Among the records below, find the lines that contain "Acero" and copy each of them.

(Provided data begins)

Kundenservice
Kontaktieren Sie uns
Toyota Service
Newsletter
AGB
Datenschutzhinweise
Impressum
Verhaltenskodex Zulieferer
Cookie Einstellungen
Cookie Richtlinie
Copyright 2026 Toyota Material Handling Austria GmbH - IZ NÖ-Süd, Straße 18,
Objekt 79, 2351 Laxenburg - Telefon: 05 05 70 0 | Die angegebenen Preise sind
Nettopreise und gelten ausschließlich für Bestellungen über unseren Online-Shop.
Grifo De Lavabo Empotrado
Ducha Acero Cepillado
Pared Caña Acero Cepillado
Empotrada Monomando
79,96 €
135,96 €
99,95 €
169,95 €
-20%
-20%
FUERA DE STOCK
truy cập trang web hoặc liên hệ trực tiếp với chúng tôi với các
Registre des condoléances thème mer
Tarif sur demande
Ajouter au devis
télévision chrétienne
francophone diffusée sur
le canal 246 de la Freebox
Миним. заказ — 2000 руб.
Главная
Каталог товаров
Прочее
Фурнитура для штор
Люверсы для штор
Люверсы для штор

(Provided data ends)
(Provided data begins)

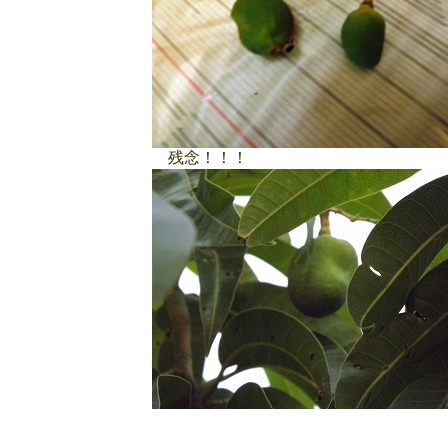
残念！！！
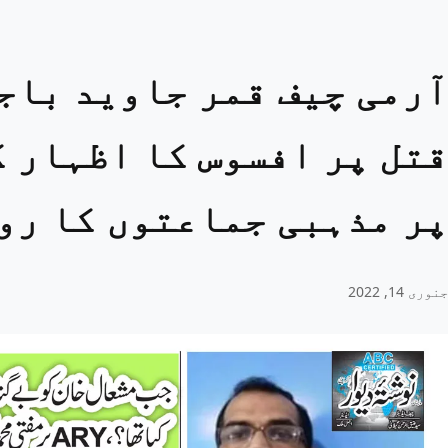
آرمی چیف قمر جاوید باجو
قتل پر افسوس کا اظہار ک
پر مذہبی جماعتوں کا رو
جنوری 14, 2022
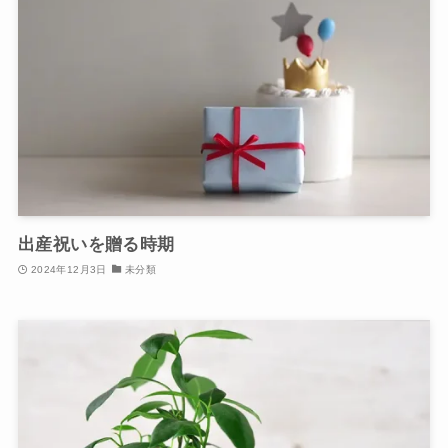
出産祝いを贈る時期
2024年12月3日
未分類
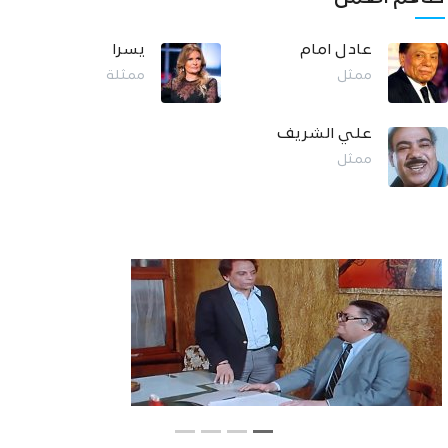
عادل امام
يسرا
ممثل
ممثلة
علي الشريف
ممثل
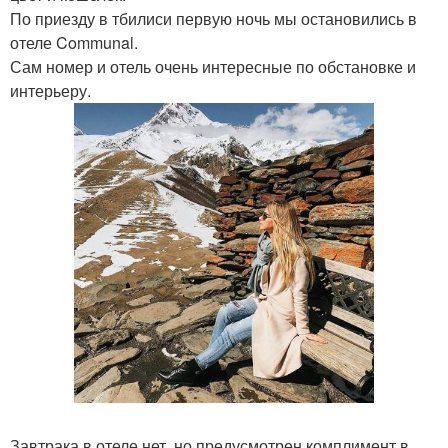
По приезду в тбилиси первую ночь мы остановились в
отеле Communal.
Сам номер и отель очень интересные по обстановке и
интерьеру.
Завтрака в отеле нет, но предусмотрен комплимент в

(Provided data ends)

● **Answer box**:
Ducha Acero Cepillado
Pared Caña Acero Cepillado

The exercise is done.